Delete multiple data from several CSV files in one click-CodePudding

I have more than 500 csv files with identical format - 6 columns (count,height,link,title,titles,width) and with multiple lines. I would like to keep only the "link" column (with all urls) from these >500 csv files. At the end, I would like to convert the final file in .txt with all these data links.

original sample csv file -

count,height,link,title,titles,width
1,142,https://url.jpg,,,338
..
...
....

to .txt file -

https://url.jpg
https://url.jpg
https://url.jpg
https://url.jpg
https://url.jpg

Does anyone here have a solution to do that?

Many thanks.

CodePudding user response：

Here are my errors @sudoerAli

Traceback (most recent call last):
  File "/Users/xxx/PycharmProjects/csv/main.py", line 7, in <module>
    df = pd.read_csv(filename, usecols=['link'])
  File "/Users/xxx/PycharmProjects/csv/venv/lib/python3.9/site-packages/pandas/util/_decorators.py", line 311, in wrapper
    return func(*args, **kwargs)
  File "/Users/xxx/PycharmProjects/csv/venv/lib/python3.9/site-packages/pandas/io/parsers/readers.py", line 680, in read_csv
    return _read(filepath_or_buffer, kwds)
  File "/Users/xxx/PycharmProjects/csv/venv/lib/python3.9/site-packages/pandas/io/parsers/readers.py", line 575, in _read
    parser = TextFileReader(filepath_or_buffer, **kwds)
  File "/Users/xxx/PycharmProjects/csv/venv/lib/python3.9/site-packages/pandas/io/parsers/readers.py", line 933, in __init__
    self._engine = self._make_engine(f, self.engine)
  File "/Users/xxx/PycharmProjects/csv/venv/lib/python3.9/site-packages/pandas/io/parsers/readers.py", line 1217, in _make_engine
    self.handles = get_handle(  # type: ignore[call-overload]
  File "/Users/xxx/PycharmProjects/csv/venv/lib/python3.9/site-packages/pandas/io/common.py", line 789, in get_handle
    handle = open(
FileNotFoundError: [Errno 2] No such file or directory: 'xxx.csv'

Process finished with exit code 1

CodePudding user response：

You can use pandas to read your CSV files as dataframes, get the link column from each file then write the result in a text file.

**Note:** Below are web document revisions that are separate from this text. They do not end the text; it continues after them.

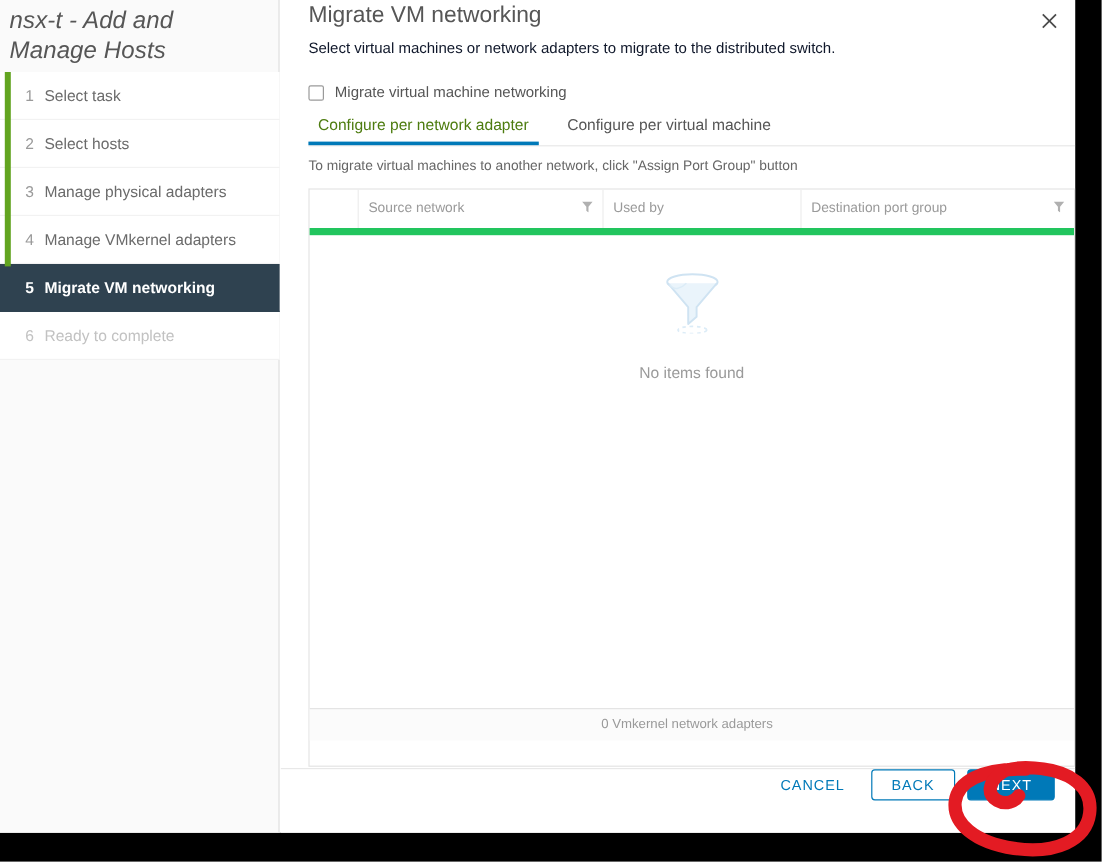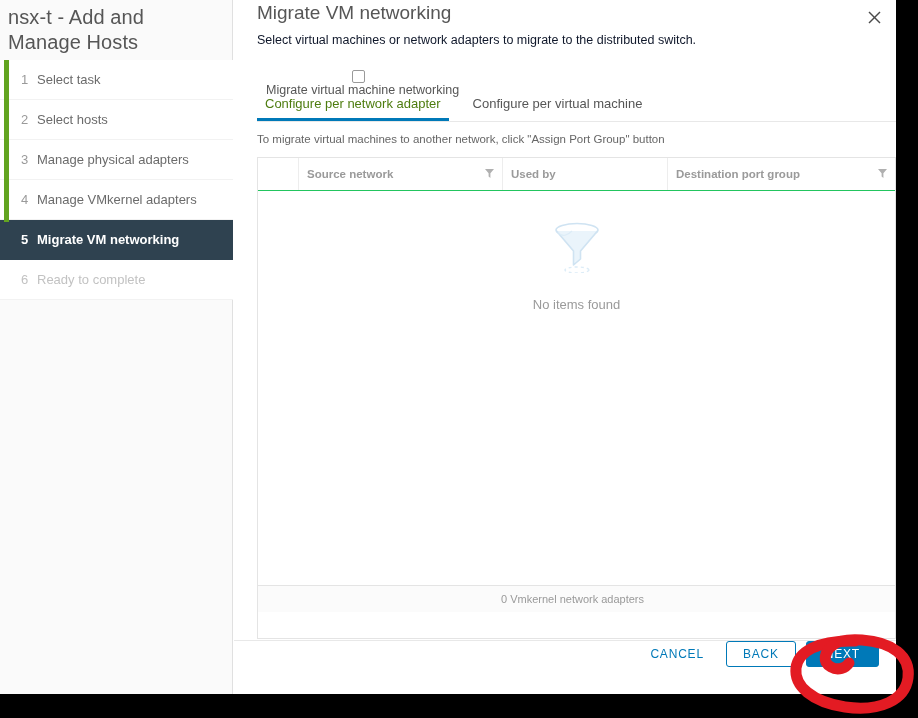--- a/index.html
+++ b/index.html
@@ -34,20 +34,21 @@
     border-right: 1px solid #e0e0e0;
     box-sizing: border-box;
   }
   #wizard-title {
     font-size: 20px;
     color: #565656;
     line-height: 25px;
     padding: 5px 12px 0 8px;
     font-weight: 400;
     letter-spacing: 0.1px;
+    font-style: italic;
   }
   #steps {
     position: absolute;
     top: 60px;
     left: 0;
     width: 233px;
   }
   .green-rail {
     position: absolute;
     left: 4px;
@@ -124,21 +125,20 @@
     top: 33px;
     font-size: 12.5px;
     color: #0f172a;
   }
   #cb-row {
     position: absolute;
     left: 23px;
     top: 70px;
     display: flex;
     align-items: center;
-    flex-direction: column;
   }
   #cb-box {
     width: 13px;
     height: 13px;
     border: 1px solid #9a9a9a;
     border-radius: 2px;
     background: #fff;
     box-sizing: border-box;
   }
   #cb-label {
@@ -182,23 +182,22 @@
     top: 157px;
     width: 639px;
     height: 482px;
     border: 1px solid #e4e4e4;
     box-sizing: border-box;
     background: #ffffff;
   }
   #thead {
     display: flex;
     height: 32px;
-    border-bottom: 1px solid #22c55e;
+    border-bottom: 6px solid #22c55e;
     align-items: flex-start;
-    font-weight: bold;
   }
   .th {
     font-size: 11.5px;
     color: #9a9a9a;
     height: 32px;
     display: flex;
     align-items: center;
     box-sizing: border-box;
     padding: 0 8px;
     position: relative;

Try this :

from os.path import abspath, join
from os import listdir
import pandas as pd

result_df = pd.DataFrame(columns=['link'])
abs_path = abspath(path) # path of your folder

for filename in listdir(abs_path): 
  df = pd.read_csv(join(abs_path, filename), usecols=['link'])
  result_df = pd.concat([result_df, df], ignore_index=True)

result_df.to_csv('result_df.txt', header=None, index=None, sep=' ', mode='w')

Note : columns names (at least link column) must be present explicitly in all files.